## EXERCISE
The material below holds pictures; leave them out and reproduce exactly the lines from the one with "mouse_move(570, 354)" through the one with "shift+right_drag(497, 326, 472, 246)", inclusive.

## RECORDS FOR THE TASK
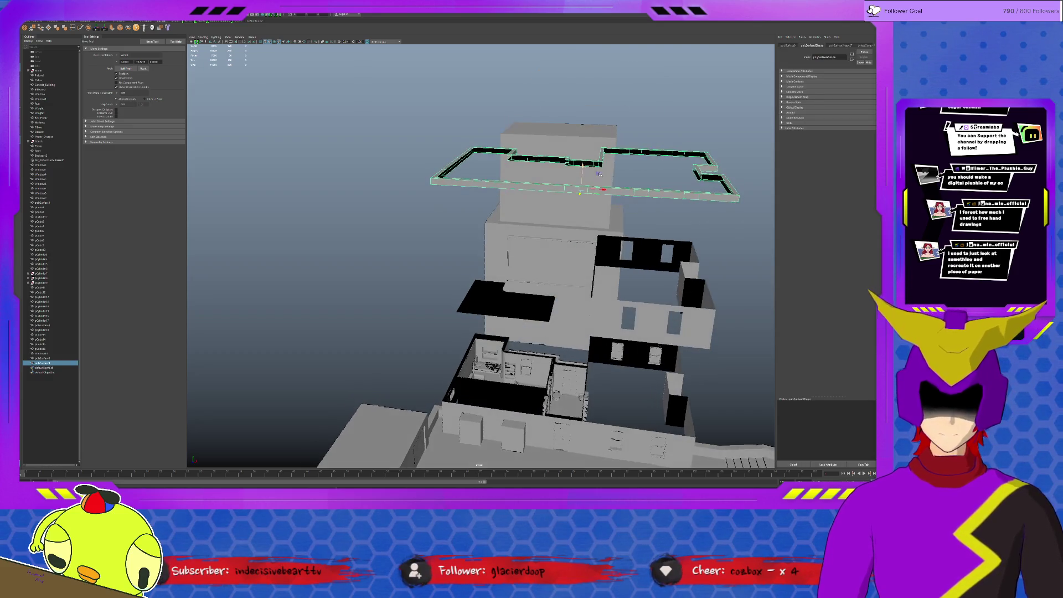
click(583, 164)
key(d)
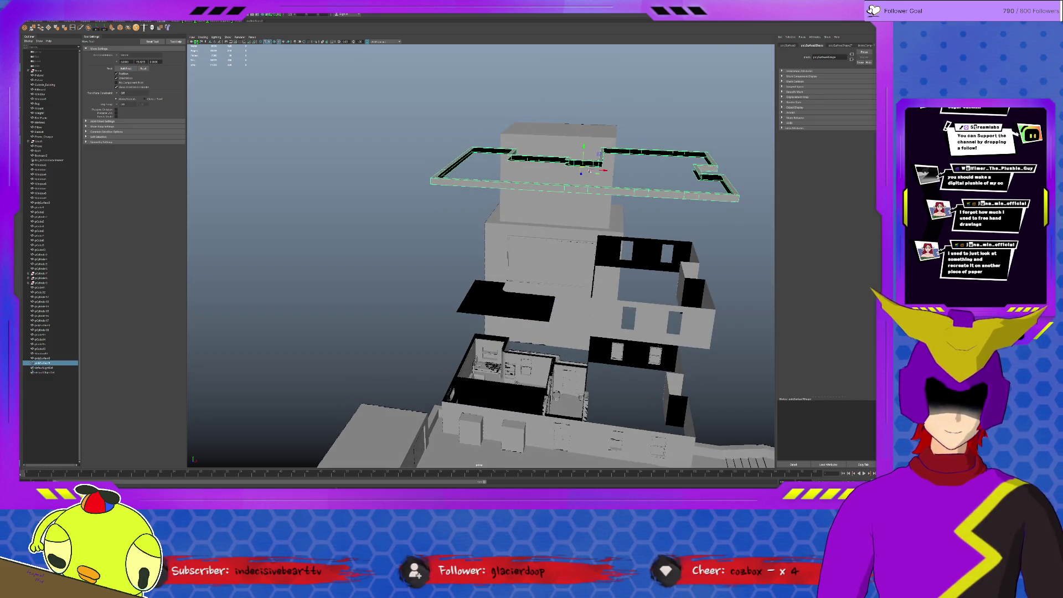
mouse_move(586, 149)
mouse_down()
mouse_move(570, 365)
mouse_move(570, 354)
mouse_up()
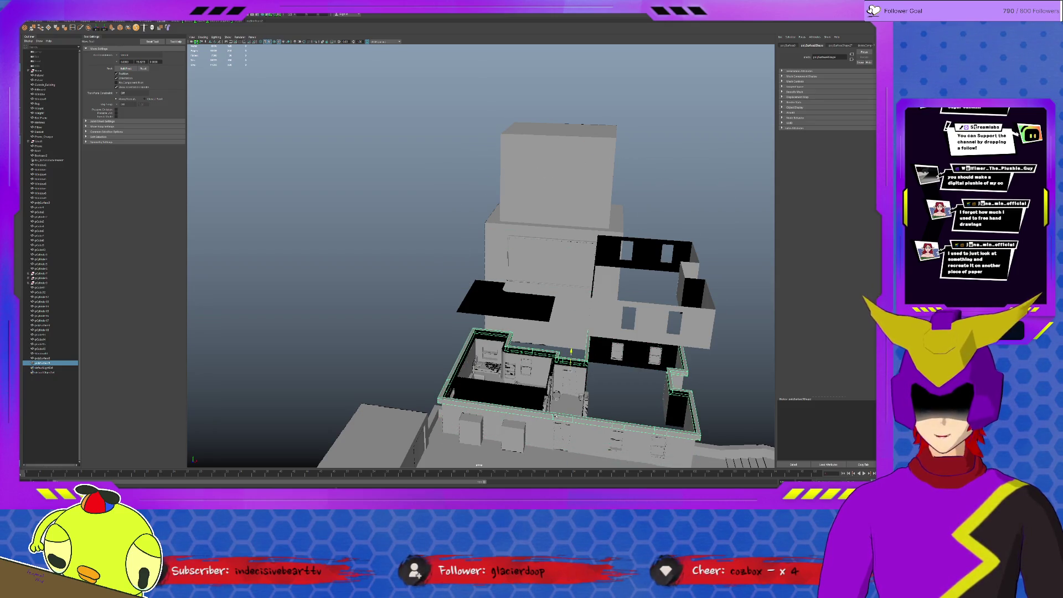
Step: Lower the upper-floor walls and combine the ledge pieces into one rim on top
click(596, 322)
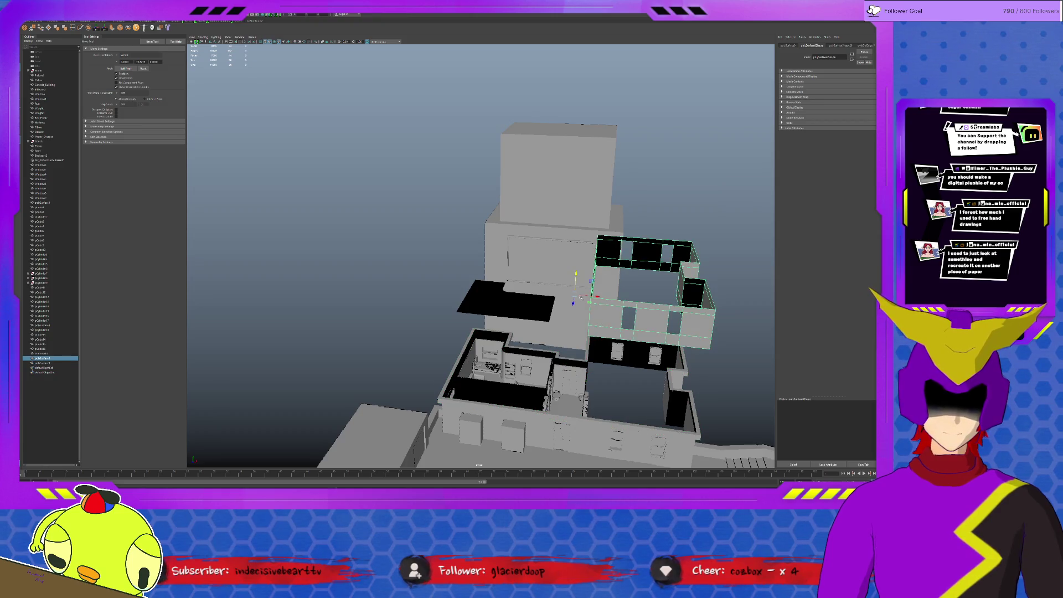
drag(576, 273, 570, 341)
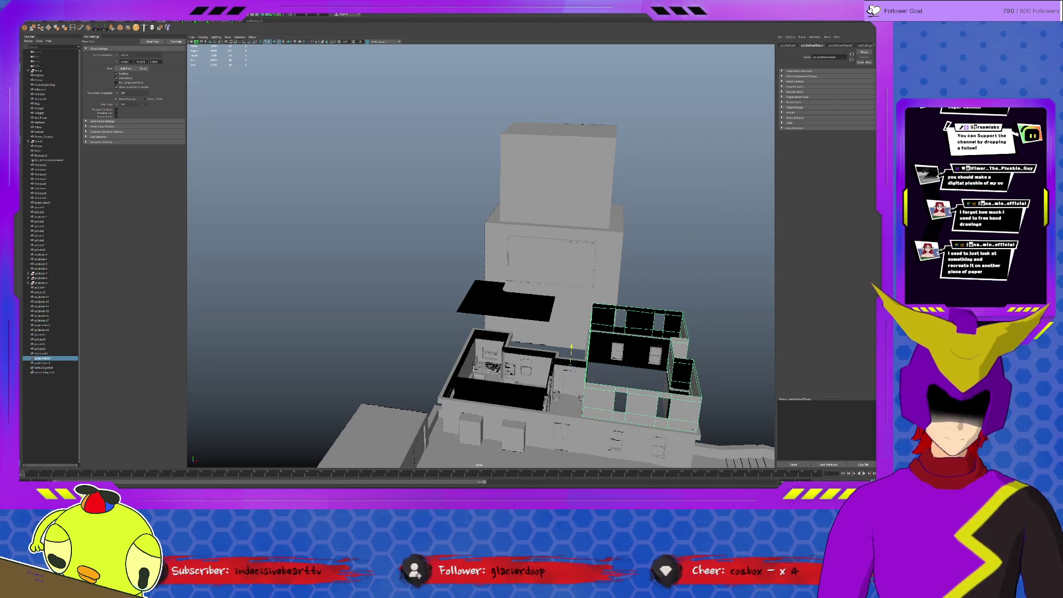
mouse_move(563, 383)
alt+mouse_down()
mouse_move(554, 398)
mouse_move(543, 393)
mouse_move(572, 389)
alt+mouse_up()
alt+right_drag(573, 389, 488, 285)
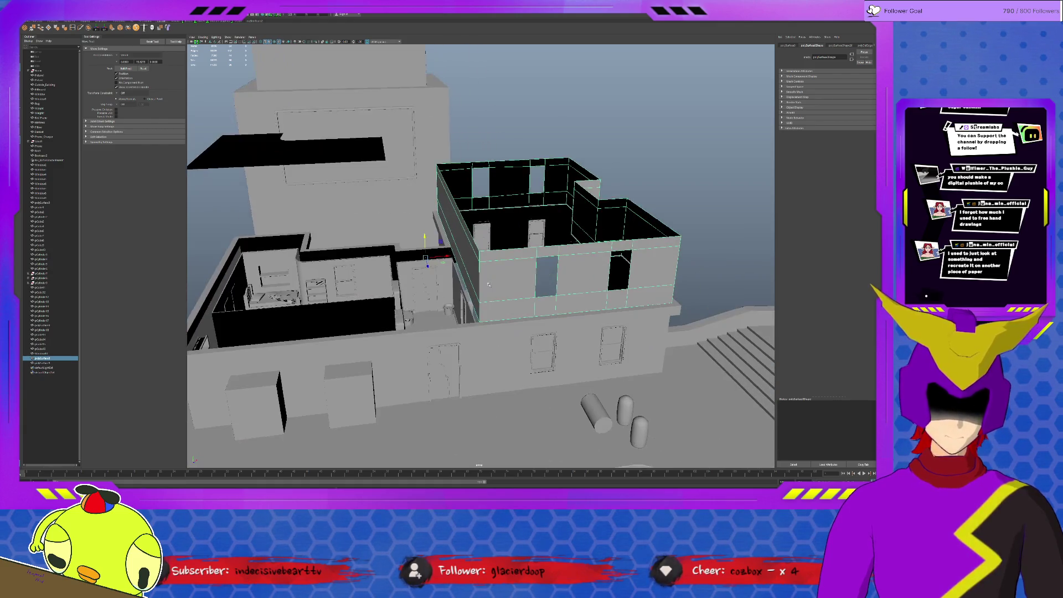
click(497, 326)
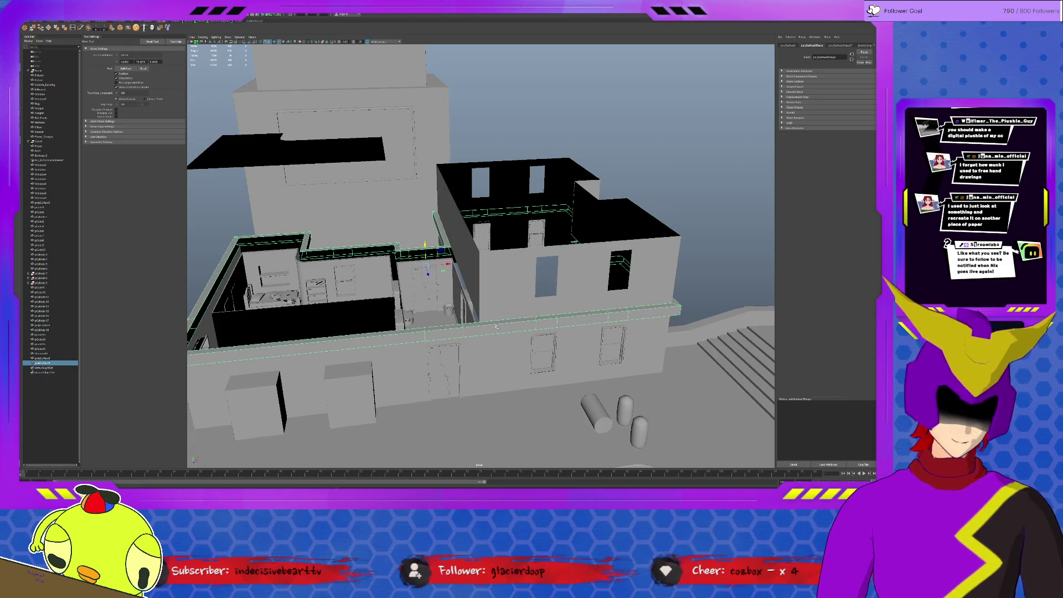
shift+right_drag(497, 326, 472, 246)
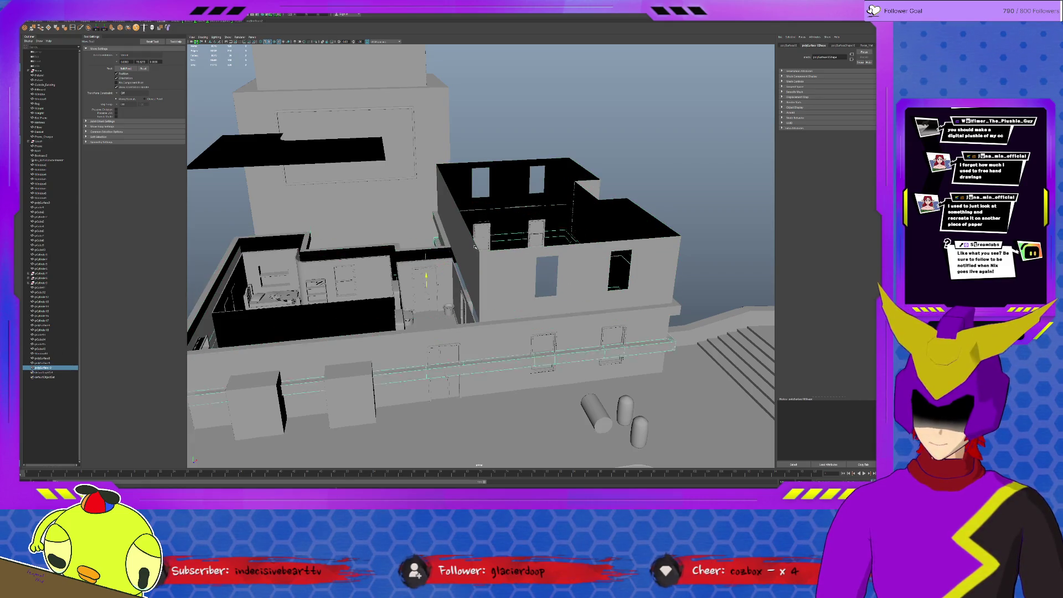
middle_drag(473, 246, 481, 251)
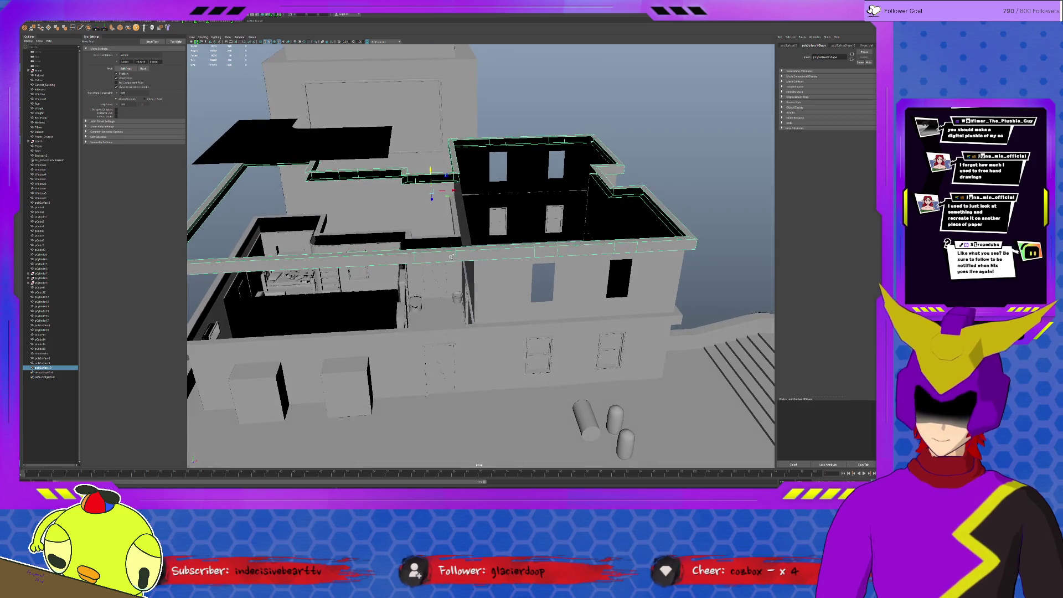
Step: Isolate the combined ledge and delete its left and front faces
key(ctrl+1)
key(F11)
mouse_move(226, 143)
mouse_down()
mouse_move(229, 178)
mouse_move(434, 299)
mouse_up()
key(Delete)
drag(437, 168, 446, 181)
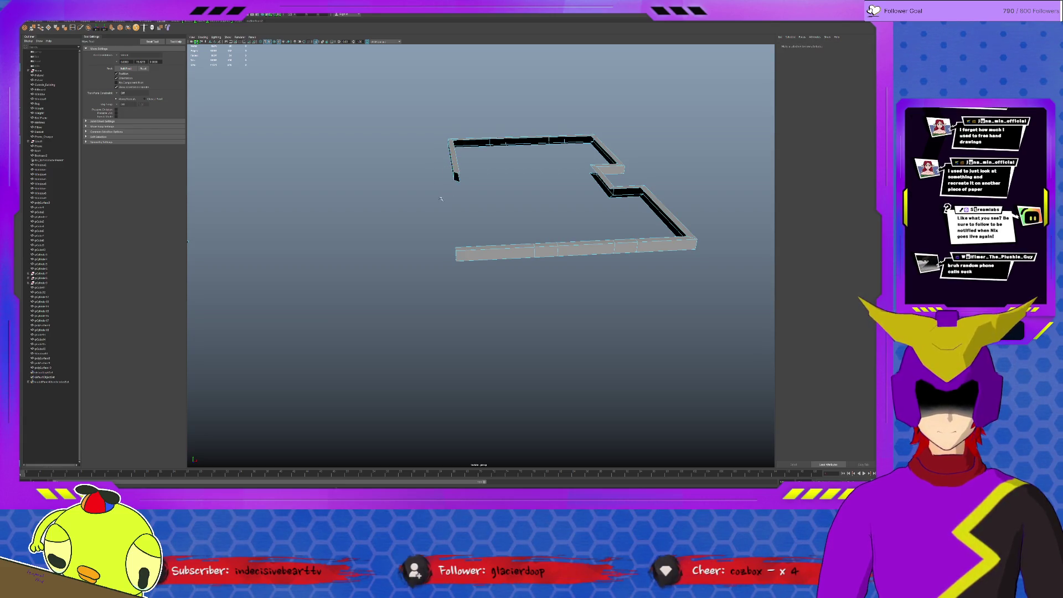
Step: Select the front wall piece and the bottom wall's corner end, undoing an accidental move
scroll(260, 311, down, 3)
key(Delete)
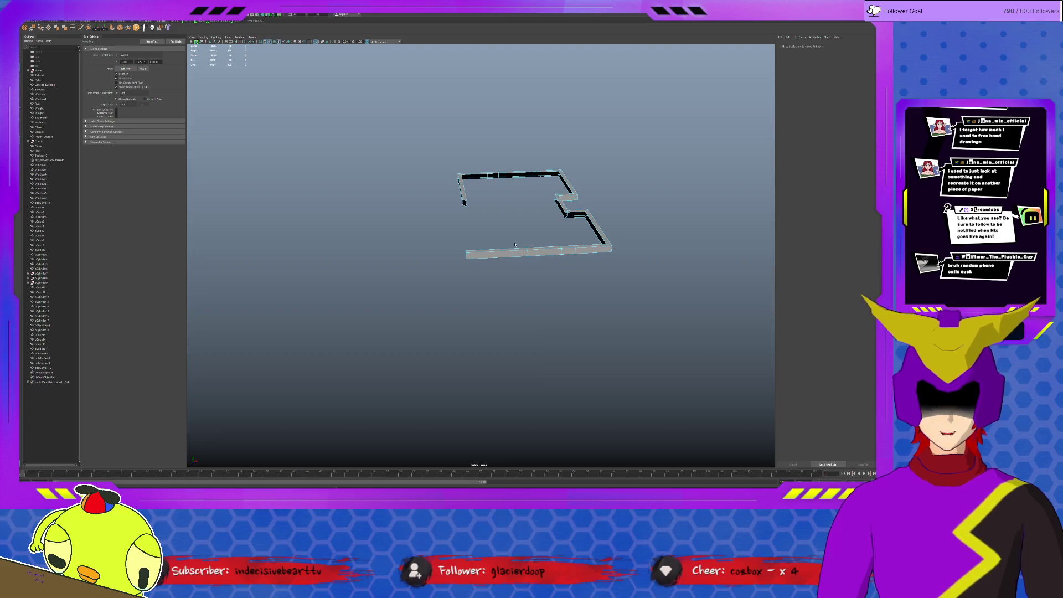
mouse_move(457, 239)
mouse_down()
mouse_move(473, 273)
mouse_move(494, 261)
mouse_up()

## SOLVED PROBLEM
mouse_move(570, 354)
mouse_up()
Step: Lower the upper-floor walls and combine the ledge pieces into one rim on top
click(596, 322)
drag(576, 273, 570, 341)
mouse_move(563, 383)
alt+mouse_down()
mouse_move(554, 398)
mouse_move(543, 393)
mouse_move(572, 389)
alt+mouse_up()
alt+right_drag(573, 389, 488, 285)
click(497, 326)
shift+right_drag(497, 326, 472, 246)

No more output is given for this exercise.